The Interart/Intermedia conference took place on 12th and 13th April 2019 at Royal Holloway. It was organised by the Interdisciplinary Italy team and hosted some excellent speakers from the UK, Ireland, the US, Canada and Italy.
The conference focused on intermediality and interartistic practice in Italy. We looked at the way borders between the arts have been shifting over time, and why they shift. We explored creativity within borders and across a plurality of crossings. We discussed methodologies for dealing with hybrid art forms and looked at many and diverse examples and case studies: relationships between literature and film; photographs, performance and architecture in Rome; visual poetry; theatre and narrative and so on. While the majority of papers addressed the latter half of the 20th century and the 21st century, we also had some interesting papers addressing earlier interartistic practice from the Renaissance. The keynote speech was delivered by Prof Massimo Riva, from Brown University. Entitled ‘Virtual Heritage and Virtual Futures: Interart and Immersive Experiences’, it argued that attention must be focused on the ‘in-between of media’. Using some intriguing examples, he showed how, in the era of virtual reality and AI, experimental interart practice is ‘the informing principle of modern culture’. Prof Riva was a lively and stimulating interlocutor throughout the conference.

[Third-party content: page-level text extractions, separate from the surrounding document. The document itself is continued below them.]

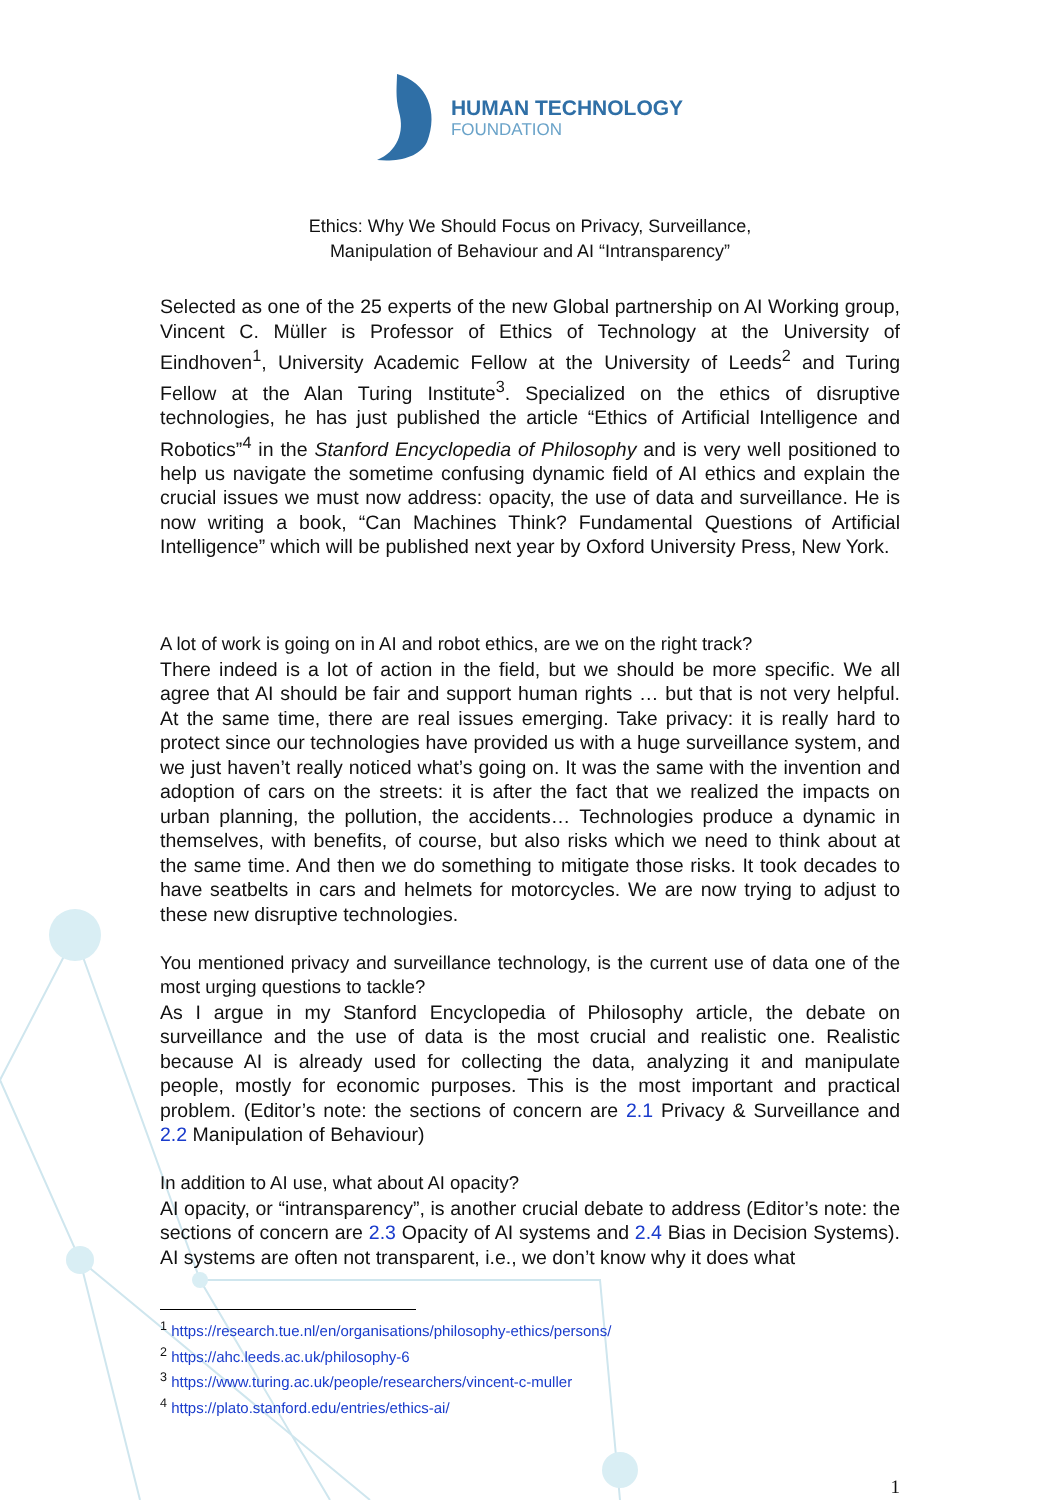HUMAN TECHNOLOGY
FOUNDATION
Ethics: Why We Should Focus on Privacy, Surveillance,
Manipulation of Behaviour and AI “Intransparency”
Selected as one of the 25 experts of the new Global partnership on AI Working group, Vincent C. Müller is Professor of Ethics of Technology at the University of Eindhoven<sup>1</sup>, University Academic Fellow at the University of Leeds<sup>2</sup> and Turing Fellow at the Alan Turing Institute<sup>3</sup>. Specialized on the ethics of disruptive technologies, he has just published the article “Ethics of Artificial Intelligence and Robotics”<sup>4</sup> in the Stanford Encyclopedia of Philosophy and is very well positioned to help us navigate the sometime confusing dynamic field of AI ethics and explain the crucial issues we must now address: opacity, the use of data and surveillance. He is now writing a book, “Can Machines Think? Fundamental Questions of Artificial Intelligence” which will be published next year by Oxford University Press, New York.
A lot of work is going on in AI and robot ethics, are we on the right track?
There indeed is a lot of action in the field, but we should be more specific. We all agree that AI should be fair and support human rights … but that is not very helpful. At the same time, there are real issues emerging. Take privacy: it is really hard to protect since our technologies have provided us with a huge surveillance system, and we just haven’t really noticed what’s going on. It was the same with the invention and adoption of cars on the streets: it is after the fact that we realized the impacts on urban planning, the pollution, the accidents… Technologies produce a dynamic in themselves, with benefits, of course, but also risks which we need to think about at the same time. And then we do something to mitigate those risks. It took decades to have seatbelts in cars and helmets for motorcycles. We are now trying to adjust to these new disruptive technologies.
You mentioned privacy and surveillance technology, is the current use of data one of the most urging questions to tackle?
As I argue in my Stanford Encyclopedia of Philosophy article, the debate on surveillance and the use of data is the most crucial and realistic one. Realistic because AI is already used for collecting the data, analyzing it and manipulate people, mostly for economic purposes. This is the most important and practical problem. (Editor’s note: the sections of concern are 2.1 Privacy & Surveillance and 2.2 Manipulation of Behaviour)
In addition to AI use, what about AI opacity?
AI opacity, or “intransparency”, is another crucial debate to address (Editor’s note: the sections of concern are 2.3 Opacity of AI systems and 2.4 Bias in Decision Systems). AI systems are often not transparent, i.e., we don’t know why it does what
<sup>1</sup> https://research.tue.nl/en/organisations/philosophy-ethics/persons/
<sup>2</sup> https://ahc.leeds.ac.uk/philosophy-6
<sup>3</sup> https://www.turing.ac.uk/people/researchers/vincent-c-muller
<sup>4</sup> https://plato.stanford.edu/entries/ethics-ai/
1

In the spirit of Pierre Levy’s collective intelligence, conference participants were active in pooling their multidisciplinary knowledge in order to get to grips with the complexity of intermedial and interartistic production. Thanks to the participants’ openness and creativity, the conference quickly became a lively forum for debate and a wonderful showcase for this young, emerging field in Italian Studies.
While it would be impossible to try to sum up the richness and diversity of the papers and discussion, some general points emerged: (1) while one shouldn’t overstate the role of technology, it’s clear that it must be a major player in discussions of interart/intermedia (2) engaging in intermedial research must lead to a questioning of our methods both of presenting research (typically presented verbally or through written speech) and teaching (3) that more research is needed in the pre-20th century, where intermedial and interartistic research is less well established (4) that we need to investigate the position of female artists and creative practioners in the increasingly technological field of contemporary interart/intermedia production.
The Interart/Intermedia conference falls under the umbrella of the Interdisciplinary Italy project, an AHRC-funded project which has been running since 2012. The project has organised 6 workshops (in London, Rome and New York), a graduate summer school (last year in Trinity, Dublin) and an exhibition at the Estorick gallery, as well as running the lively interdisciplinary Italy blog (www.interdisciplinaryitaly.org). We are grateful to the Society for Italian Studies for funding this event.